Facing Cover-Up Allegations, Argentina's Kirchner Says She's 'Tough'
(Reuters) - Argentine President Cristina Fernandez de Kirchner struck a defiant note on Sunday in her first national address since a prosecutor announced he would continue to investigate allegations she tried to cover up a 1994 bombing, saying harsh Patagonian winters had taught her to be tough.
The accusations - first brought by a state investigator whose mysterious death last month threw the Fernandez administration into turmoil - were deemed credible on Friday by a newly-named prosecutor who said he would press on with the investigation.
In a televised speech, Kirchner did not refer to the probe. But she made it clear she would not bend under the mounting political pressure.
"Some are amazed at how I can endure all I have to endure," said Kirchner, speaking to a crowd at hospital she had just inaugurated in her adopted home province of Santa Cruz.
"I tell them it was here in Patagonia - with the wind, the cold and the snow - that I learned that I can endure anything," she said. "To live in southern Argentina you have to be tough."
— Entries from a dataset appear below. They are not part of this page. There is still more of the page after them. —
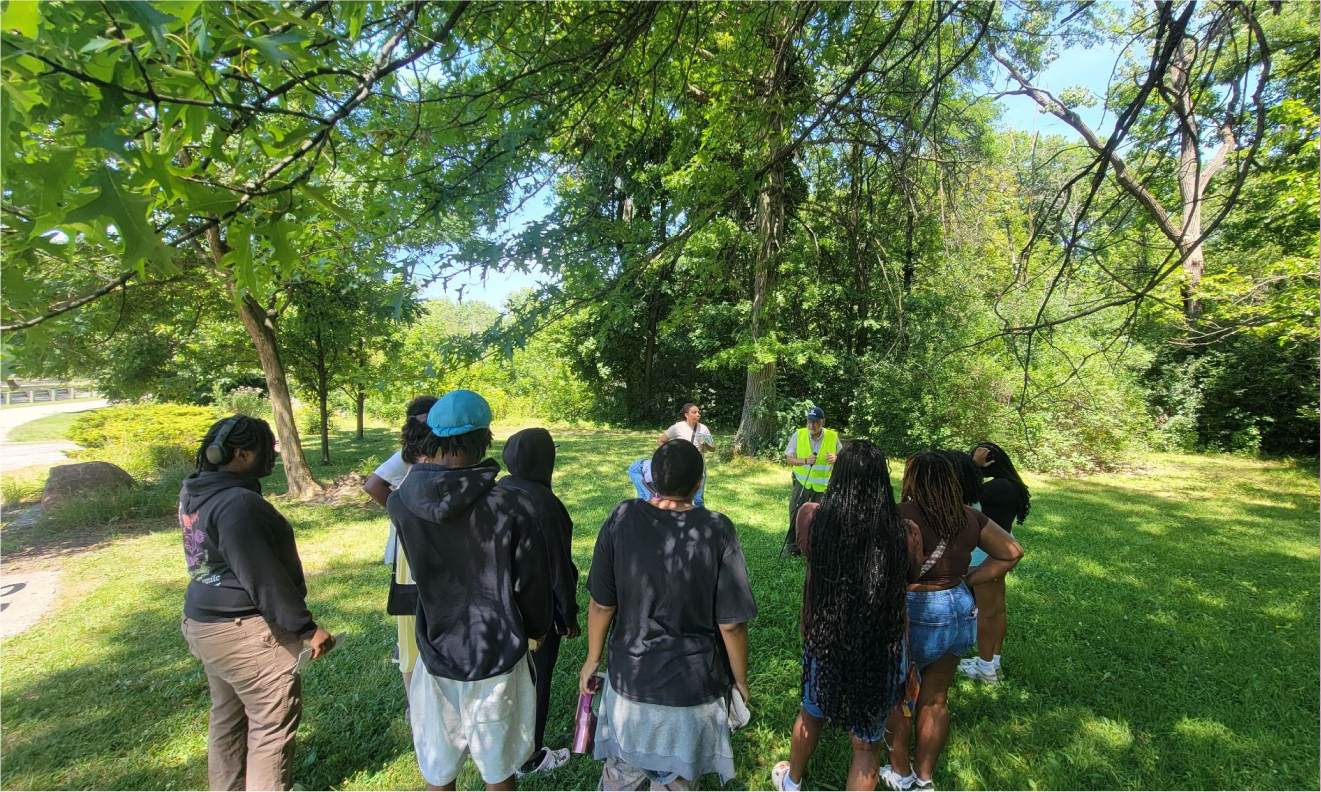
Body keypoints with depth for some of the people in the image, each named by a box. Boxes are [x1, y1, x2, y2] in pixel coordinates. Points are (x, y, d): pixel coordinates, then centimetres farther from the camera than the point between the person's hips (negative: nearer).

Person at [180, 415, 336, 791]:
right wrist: (306, 627, -20)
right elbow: (263, 577, -26)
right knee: (274, 722, 6)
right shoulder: (238, 503, -27)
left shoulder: (194, 494, 5)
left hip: (204, 623, 10)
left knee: (228, 714, 26)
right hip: (244, 632, -10)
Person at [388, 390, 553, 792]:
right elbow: (532, 581, -11)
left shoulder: (401, 503, -14)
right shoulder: (513, 505, -22)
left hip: (436, 654, 3)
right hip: (498, 656, -2)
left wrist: (423, 464, 2)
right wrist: (536, 629, 9)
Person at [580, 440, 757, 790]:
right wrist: (740, 680, 2)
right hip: (694, 686, -1)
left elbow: (601, 605, -8)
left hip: (630, 679, 1)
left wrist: (593, 659, 9)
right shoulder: (717, 530, -19)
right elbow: (731, 624, -15)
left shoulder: (622, 520, -15)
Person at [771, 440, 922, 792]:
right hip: (882, 649, -2)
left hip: (823, 640, 2)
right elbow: (912, 578, -1)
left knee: (812, 713, 30)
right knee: (867, 742, 21)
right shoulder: (906, 534, -21)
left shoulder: (812, 518, -19)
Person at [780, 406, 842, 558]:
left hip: (824, 484, 0)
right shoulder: (798, 435, -9)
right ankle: (791, 546, 18)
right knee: (795, 513, 5)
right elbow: (789, 458, -8)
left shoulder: (833, 437, -9)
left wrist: (835, 459, -25)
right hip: (802, 482, 1)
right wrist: (805, 460, -26)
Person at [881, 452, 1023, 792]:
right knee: (934, 699, 22)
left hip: (915, 616, -6)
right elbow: (1012, 552, 7)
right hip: (960, 613, 6)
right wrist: (967, 580, 4)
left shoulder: (903, 516, -23)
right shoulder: (970, 518, -3)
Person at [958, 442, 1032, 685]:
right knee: (998, 609, 17)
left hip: (987, 553, -10)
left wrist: (975, 465, -23)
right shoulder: (1009, 484, 5)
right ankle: (993, 662, 30)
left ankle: (985, 668, 17)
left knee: (986, 612, 4)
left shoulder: (999, 486, -25)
Kirchner's image has taken a hit from allegations that she tried to whitewash the alleged involvement of a group of Iranians in the 1994 bombing of the AMIA Jewish community center in Buenos Aires, in which 85 people died.
She denies the accusation, which was first leveled by state prosecutor Alberto Nisman.
Nisman's body was found on Jan. 18 in his Buenos Aires apartment, a bullet in his head and a pistol by his side. The following day he had been scheduled to appear before Congress to present his case that Fernandez conspired with Iran to clear the bombing suspects in order to clinch a deal to trade grains for Iranian oil.
No conclusive evidence of either murder or suicide has surfaced. Kirchner at first speculated that Nisman killed himself, and later said rogue intelligence agents were behind his death.
The saga is expected to strengthen opposition candidates in the October presidential election, in which Kirchner is constitutionally barred from running for a third consecutive term.